University’s Armed Forces project praised by top commander at launch

A University of Wolverhampton project supporting the Armed Forces has been praised as “innovative” and “much needed” by a top Army commander.

Brigadier Gerhard Wheeler, Commander 143 (West Midlands) Brigade, hailed the Unsung hero launch eventUniversity’s Supporting the Unsung Hero initiative at its launch on November 25.

The project offers a business start-up programme for the dependants of serving Armed Forces personnel, Reservists and Veterans to enable them not only to financially support their family but integrate them into the local civilian community.

It has been running for several months but was this week given an official launch event, held at the Seminar Room of the Wolverhampton Business Solutions Centre.

The launch event was attended by an audience of senior military personnel, Local Government and military organisations and opened by Brigadier Wheeler, who has served in Northern Ireland, Iraq and Afghanistan.
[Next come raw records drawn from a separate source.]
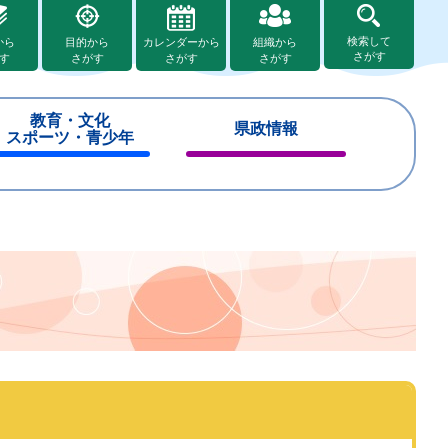
検索して
から
目的から
カレンダーから
組織から
さがす
す
さがす
さがす
さがす
教育・文化
県政情報
スポーツ・青少年
閉
閉
じ
じ
る
る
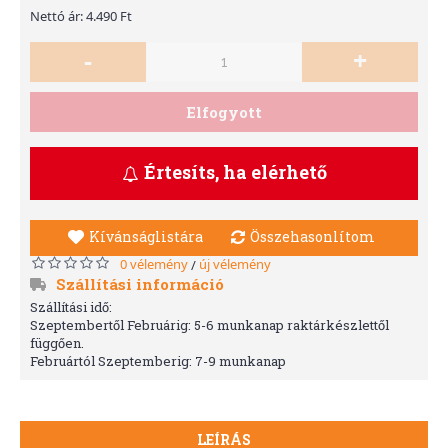
Nettó ár: 4.490 Ft
-
+
Elfogyott
Értesíts, ha elérhető
Kívánságlistára
Összehasonlítom
0 vélemény
új vélemény
/
Szállítási információ
Szállítási idő:
Szeptembertől Februárig: 5-6 munkanap raktárkészlettől
függően.
Februártól Szeptemberig: 7-9 munkanap
LEÍRÁS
In his opening speech he praised the University of Wolverhampton for its delivery of an “innovative and much needed programme” that recognised the challenges and sacrifices dependants’ of serving personnel often have to make in support of loved ones serving in the military.

He said: “It is particularly difficult for family members who relocate with their serving spouse or parent to maintain sustainable employment and education. This programme is a step towards helping those within the military community prepare and plan for life beyond the services, by providing them with the autonomy, skills and support needed to start a flexible and financially viable business whilst contributing to their local and national economy.”

The programme, made possible through the Armed Forces Covenant LIBOR Fund announced by Prime Minister David Cameron this year, has been successfully completed by the first ten delegates who are now prepared to start their journey in self-employment.

One of those is student Sally Wagstaff. She said: “After leaving the Navy in 2011 following eighteen years dedicated service as a Nursing Officer, I decided it was time for me to focus on my families future needs and prepare for my husband’s retirement from the Royal Navy Medical Services. 

“The programme has given me the confidence and knowledge to understand how to approach my business idea in Laser hair removal. Within two months of starting the course I had devised a business plan and with the help of my assigned business mentor I have successfully secured funding.   I am now the company director of my own business Xodos Aesthetics Ltd and I couldn’t praise the programme enough.”

Each intake of the ‘Supporting the Unsung Hero programme  offers information and advice on self-employment, a business start-up course and individual/group mentoring for seven  months with business advisers from the Black Country Chamber of Commerce.  

The project is delivered through the Wolverhampton Business Solutions Centre in conjunction with the Black Country Chamber of Commerce and The Ministry of Defence Hive Information Service. 

Geoff Layer, Vice Chancellor of the University of Wolverhampton, said: “This is a really vital project. There is, rightly, a lot of support and attention for those serving in the Armed Forces.

“But there is perhaps less so for dependents of those individuals, despite the amazing work they  do. This project is a way of redressing that and shows our commitment to the wider community as the University of opportunity.”